◆ WORK ORDER: For this exercise, copy the records below exactly and exclude every image.

◆ RECORD EXCERPTS:

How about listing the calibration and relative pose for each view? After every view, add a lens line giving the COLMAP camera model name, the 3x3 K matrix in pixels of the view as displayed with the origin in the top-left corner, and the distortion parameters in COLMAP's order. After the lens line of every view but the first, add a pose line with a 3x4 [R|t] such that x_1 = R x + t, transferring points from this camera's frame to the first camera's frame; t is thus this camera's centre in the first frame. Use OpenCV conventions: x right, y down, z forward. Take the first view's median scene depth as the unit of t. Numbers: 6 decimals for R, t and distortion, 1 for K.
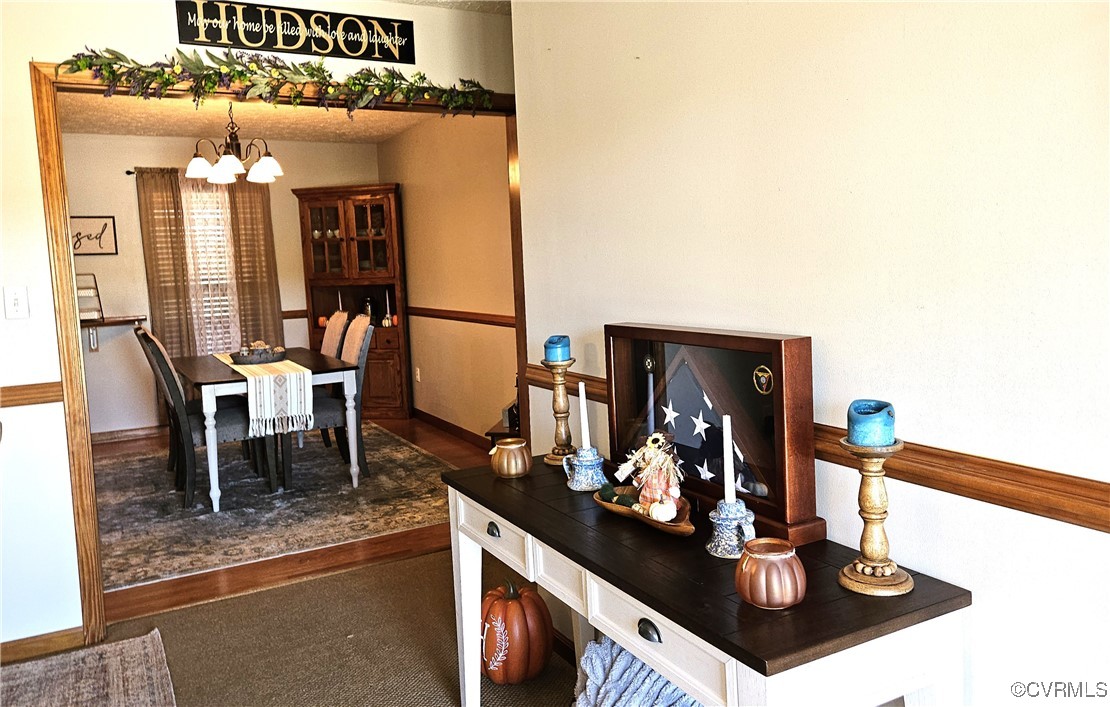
lens RADIAL K [[824.4, 0, 555.3], [0, 824.4, 336.1], [0, 0, 1]] dist [0.056102, -0.001417]
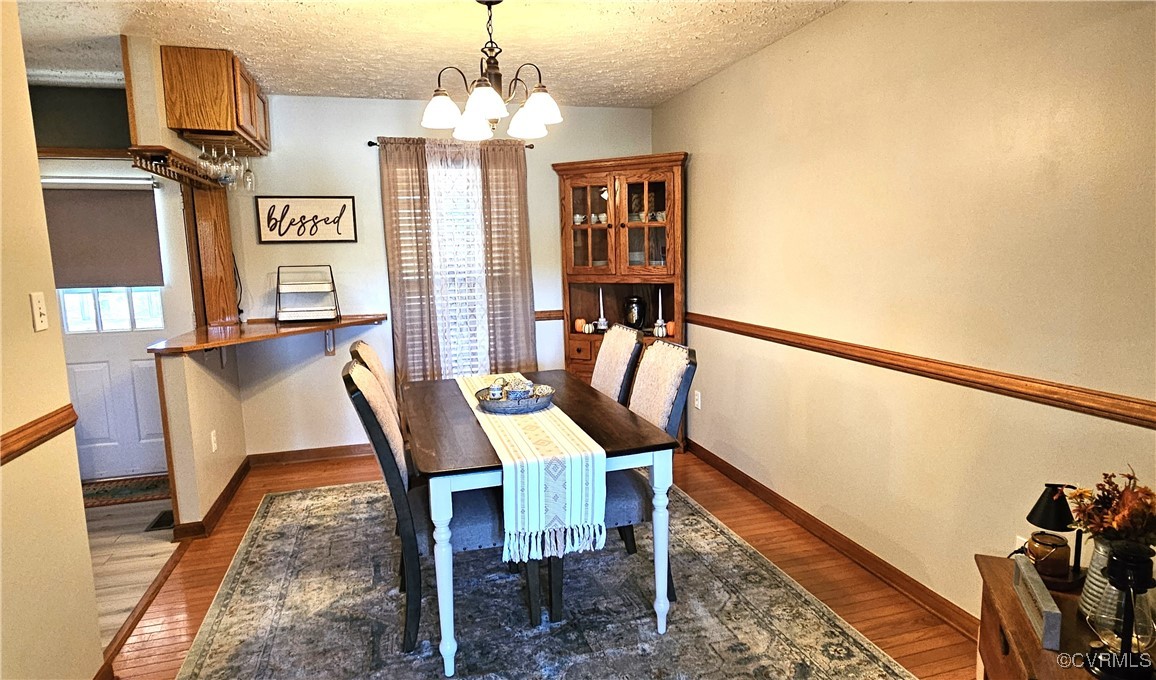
lens RADIAL K [[651.1, 0, 578.0], [0, 651.1, 340.0], [0, 0, 1]] dist [-0.001904, -0.000091]
pose [[0.975581, 0.048443, -0.214233, -0.151895], [-0.037091, 0.997702, 0.056697, -0.042225], [0.216488, -0.047367, 0.975136, 0.384080]]
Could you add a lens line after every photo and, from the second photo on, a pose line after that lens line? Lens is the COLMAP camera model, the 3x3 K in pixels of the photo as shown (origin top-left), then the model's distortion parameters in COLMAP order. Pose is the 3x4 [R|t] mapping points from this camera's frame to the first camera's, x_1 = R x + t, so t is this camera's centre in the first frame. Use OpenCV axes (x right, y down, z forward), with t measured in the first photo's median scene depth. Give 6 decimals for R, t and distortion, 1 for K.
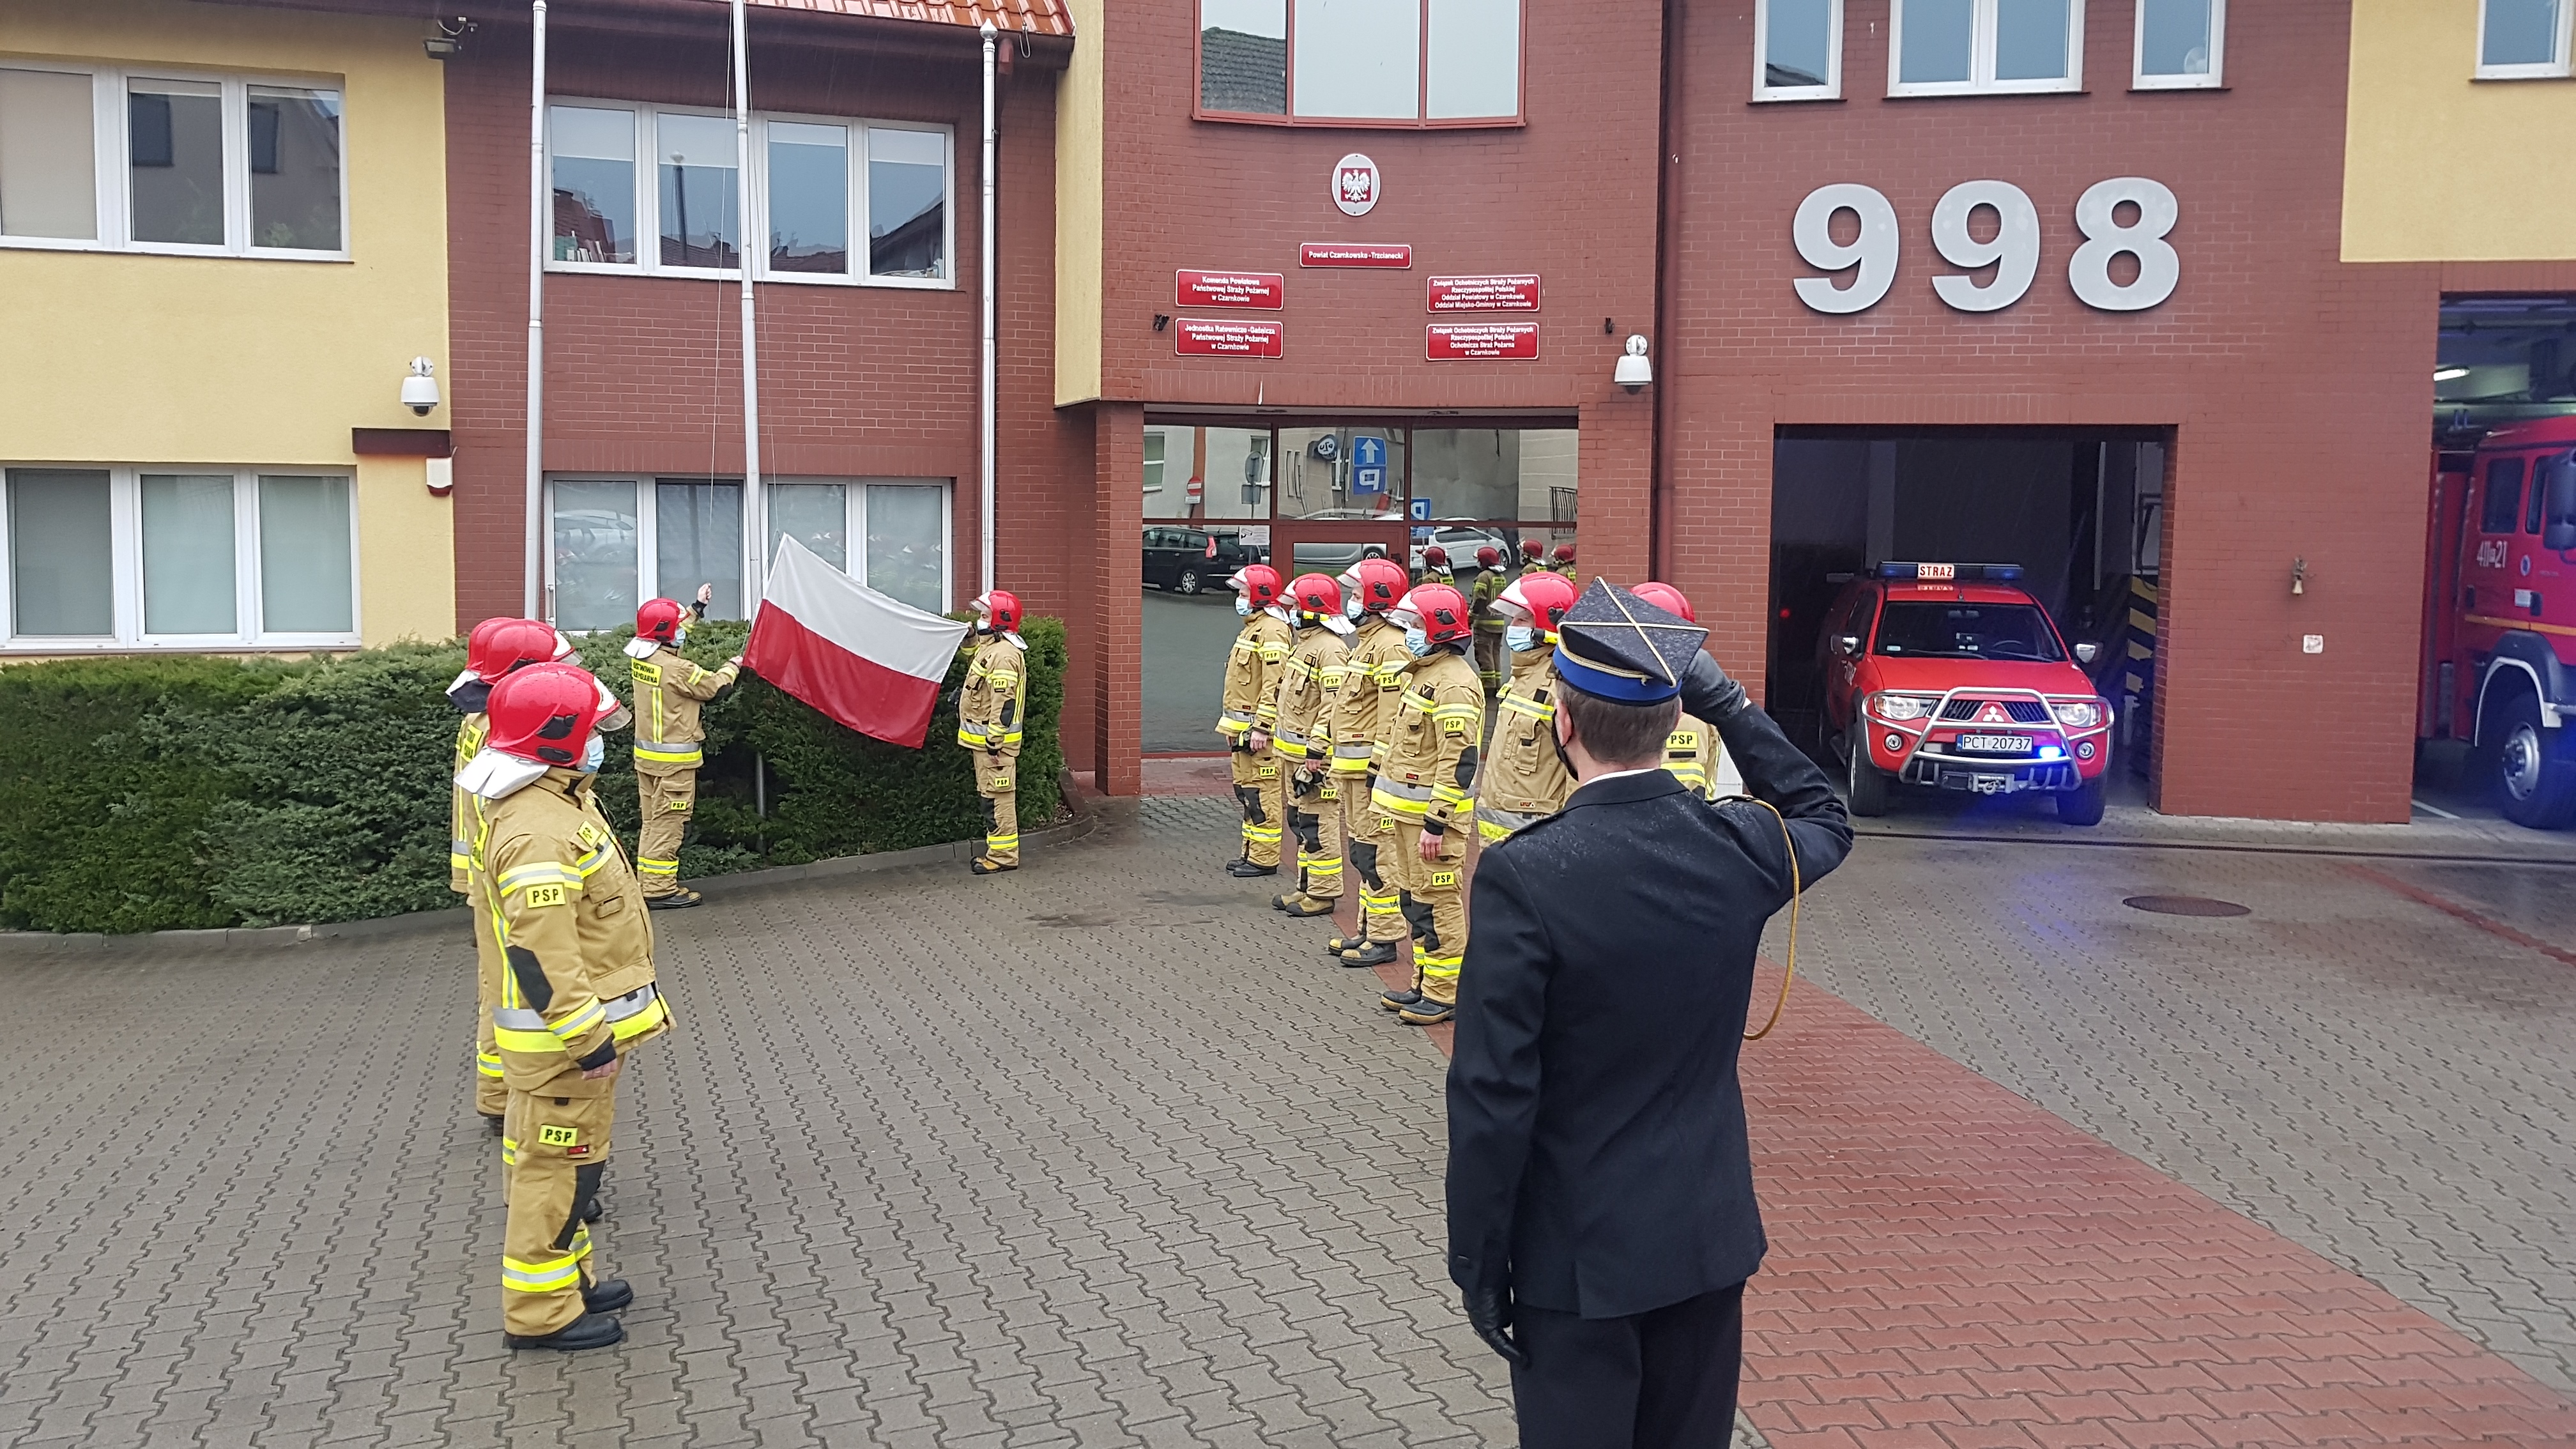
lens RADIAL K [[1987.0, 0, 1288.0], [0, 1987.0, 724.5], [0, 0, 1]] dist [-0.050520, 0.064132]
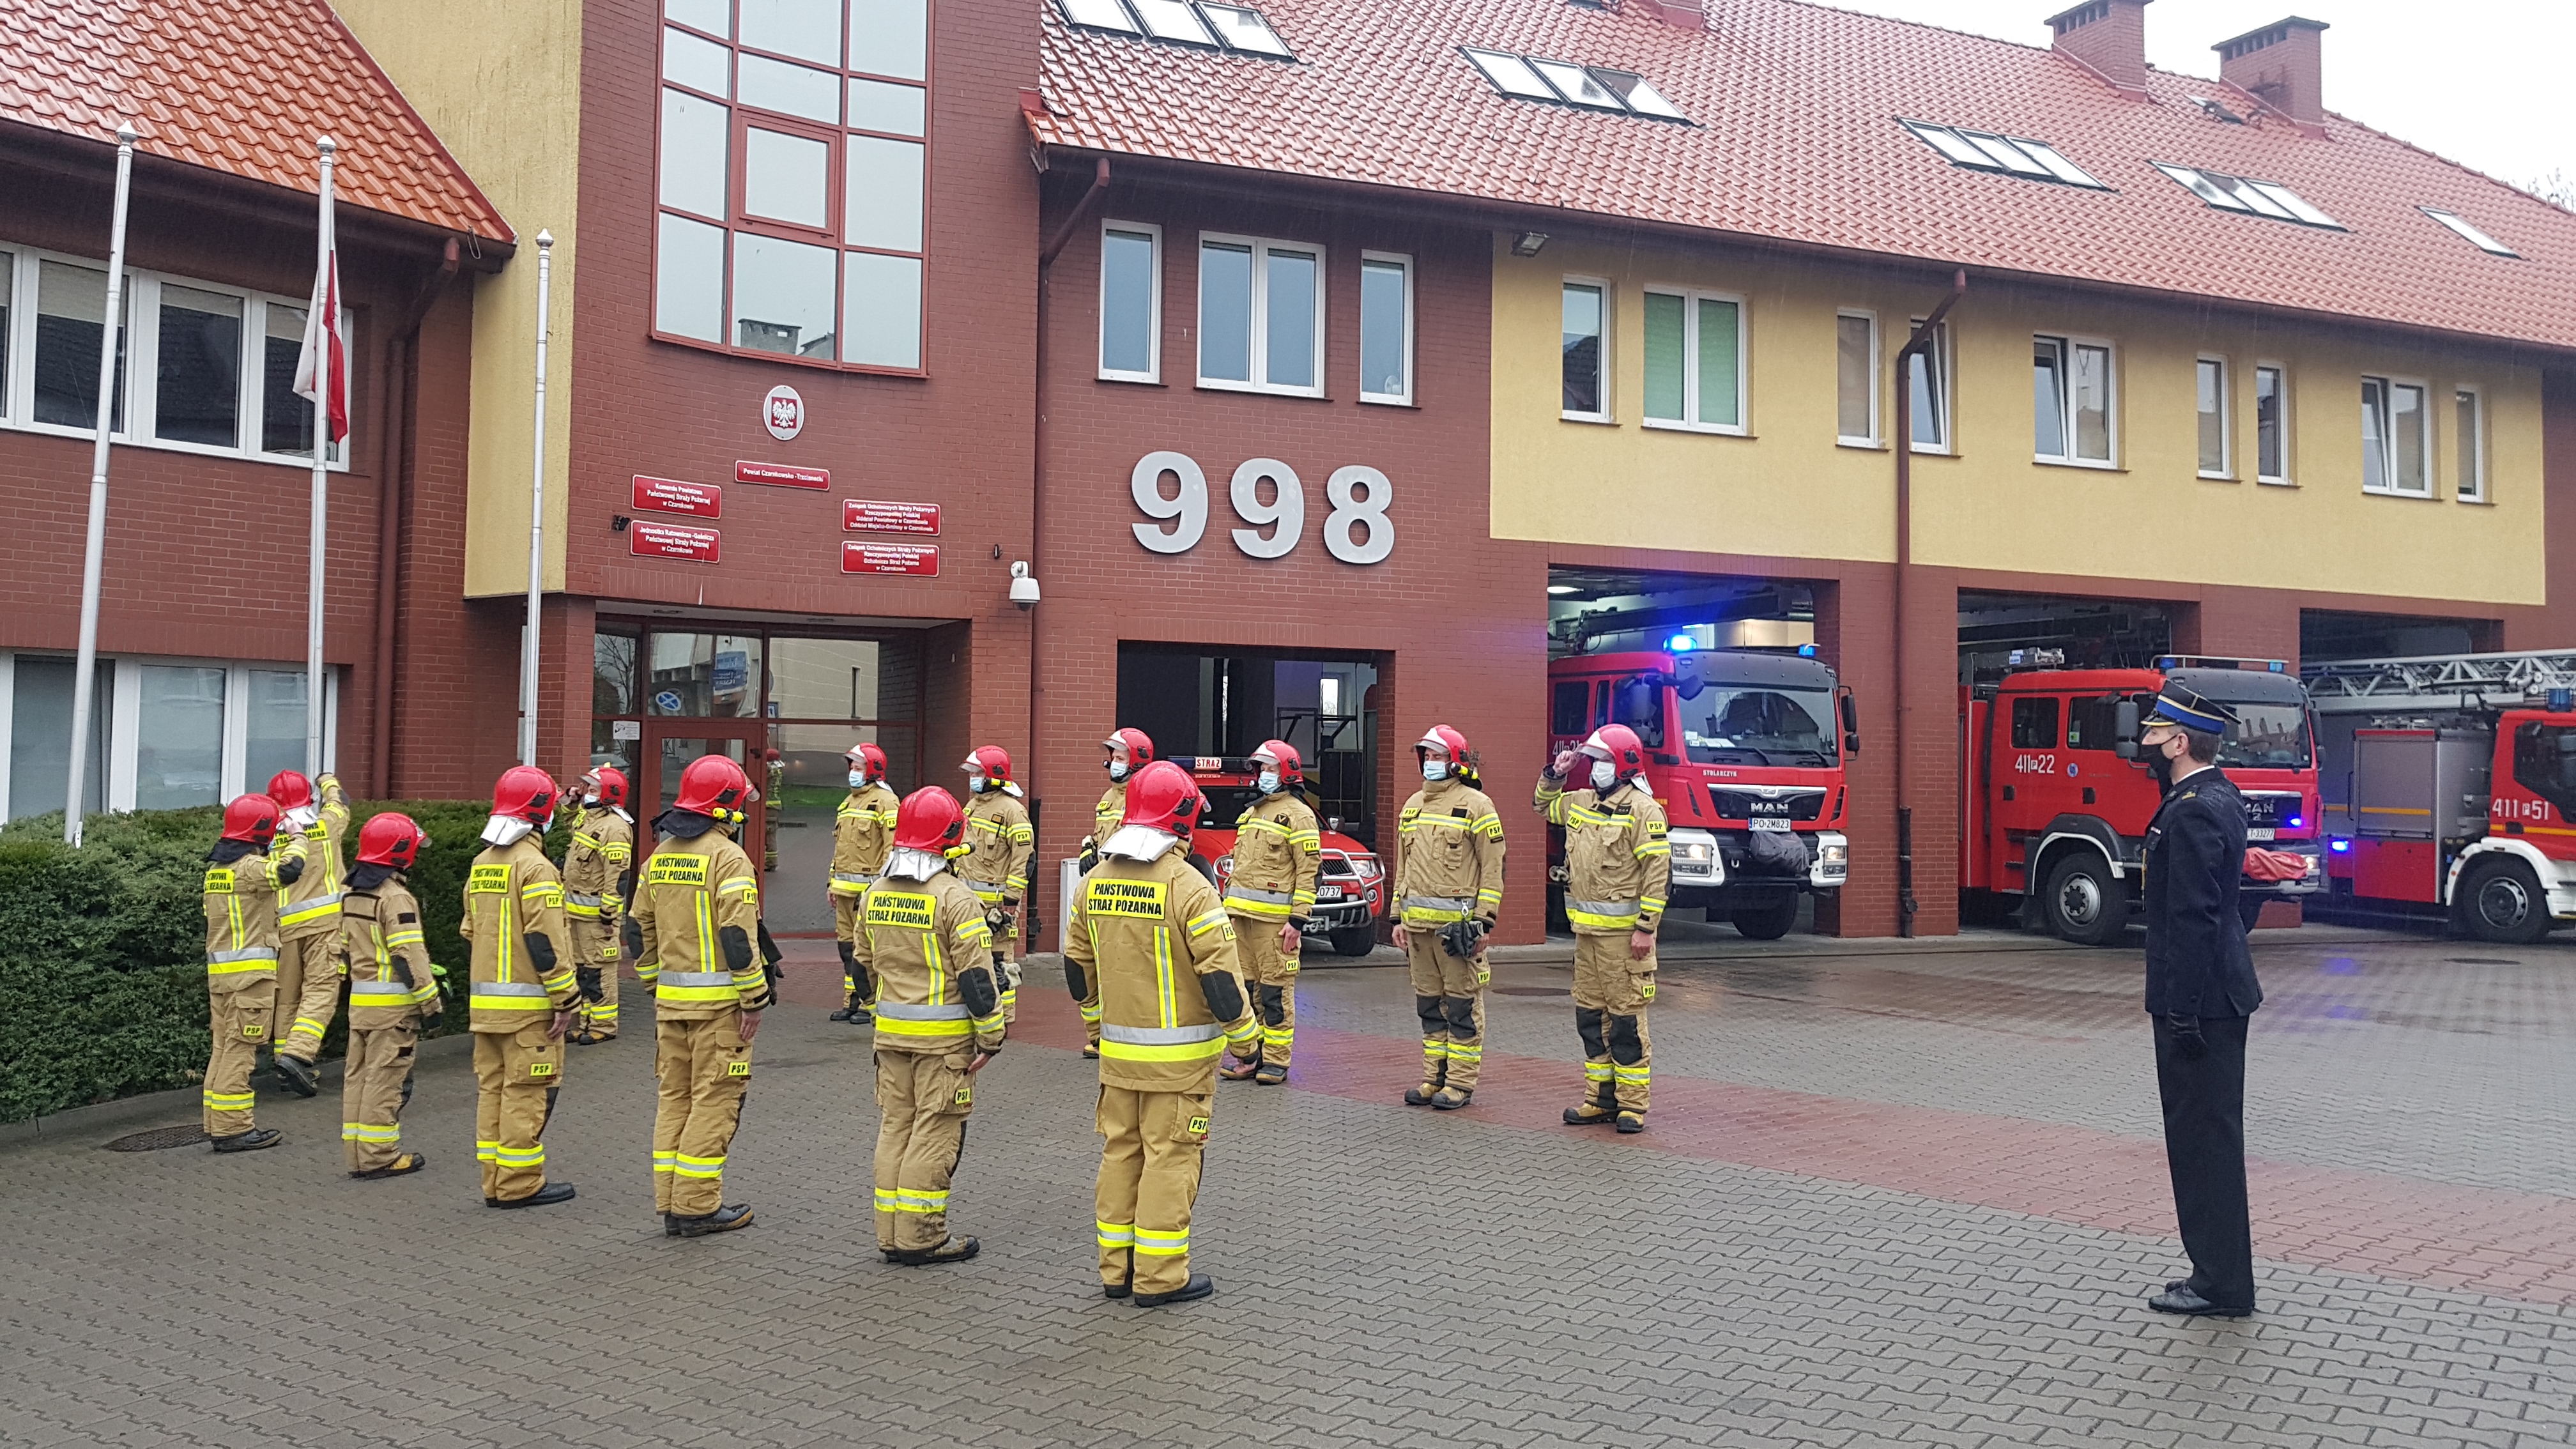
lens RADIAL K [[1987.0, 0, 1288.0], [0, 1987.0, 724.5], [0, 0, 1]] dist [-0.050520, 0.064132]
pose [[0.818804, 0.013105, 0.573923, -0.374191], [0.054244, 0.993500, -0.100074, 0.027660], [-0.571504, 0.113073, 0.812772, -0.043931]]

◆ THE COMPLETED TASK:
How about listing the calibration and relative pose for each view? After every view, add a lens line giving the COLMAP camera model name, the 3x3 K matrix in pixels of the view as displayed with the origin in the top-left corner, and the distortion parameters in COLMAP's order. After the lens line of every view but the first, add a pose line with a 3x4 [R|t] such that x_1 = R x + t, transferring points from this camera's frame to the first camera's frame; t is thus this camera's centre in the first frame. Use OpenCV conventions: x right, y down, z forward. Take the first view's median scene depth as the unit of t. Numbers: 6 decimals for R, t and distortion, 1 for K.
lens RADIAL K [[824.4, 0, 555.3], [0, 824.4, 336.1], [0, 0, 1]] dist [0.056102, -0.001417]
lens RADIAL K [[651.1, 0, 578.0], [0, 651.1, 340.0], [0, 0, 1]] dist [-0.001904, -0.000091]
pose [[0.975581, 0.048443, -0.214233, -0.151895], [-0.037091, 0.997702, 0.056697, -0.042225], [0.216488, -0.047367, 0.975136, 0.384080]]
Could you add a lens line after every photo and, from the second photo on, a pose line after that lens line? Lens is the COLMAP camera model, the 3x3 K in pixels of the photo as shown (origin top-left), then the model's distortion parameters in COLMAP order. Pose is the 3x4 [R|t] mapping points from this camera's frame to the first camera's, x_1 = R x + t, so t is this camera's centre in the first frame. Use OpenCV axes (x right, y down, z forward), with t measured in the first photo's median scene depth. Give 6 decimals for R, t and distortion, 1 for K.
lens RADIAL K [[1987.0, 0, 1288.0], [0, 1987.0, 724.5], [0, 0, 1]] dist [-0.050520, 0.064132]
lens RADIAL K [[1987.0, 0, 1288.0], [0, 1987.0, 724.5], [0, 0, 1]] dist [-0.050520, 0.064132]
pose [[0.818804, 0.013105, 0.573923, -0.374191], [0.054244, 0.993500, -0.100074, 0.027660], [-0.571504, 0.113073, 0.812772, -0.043931]]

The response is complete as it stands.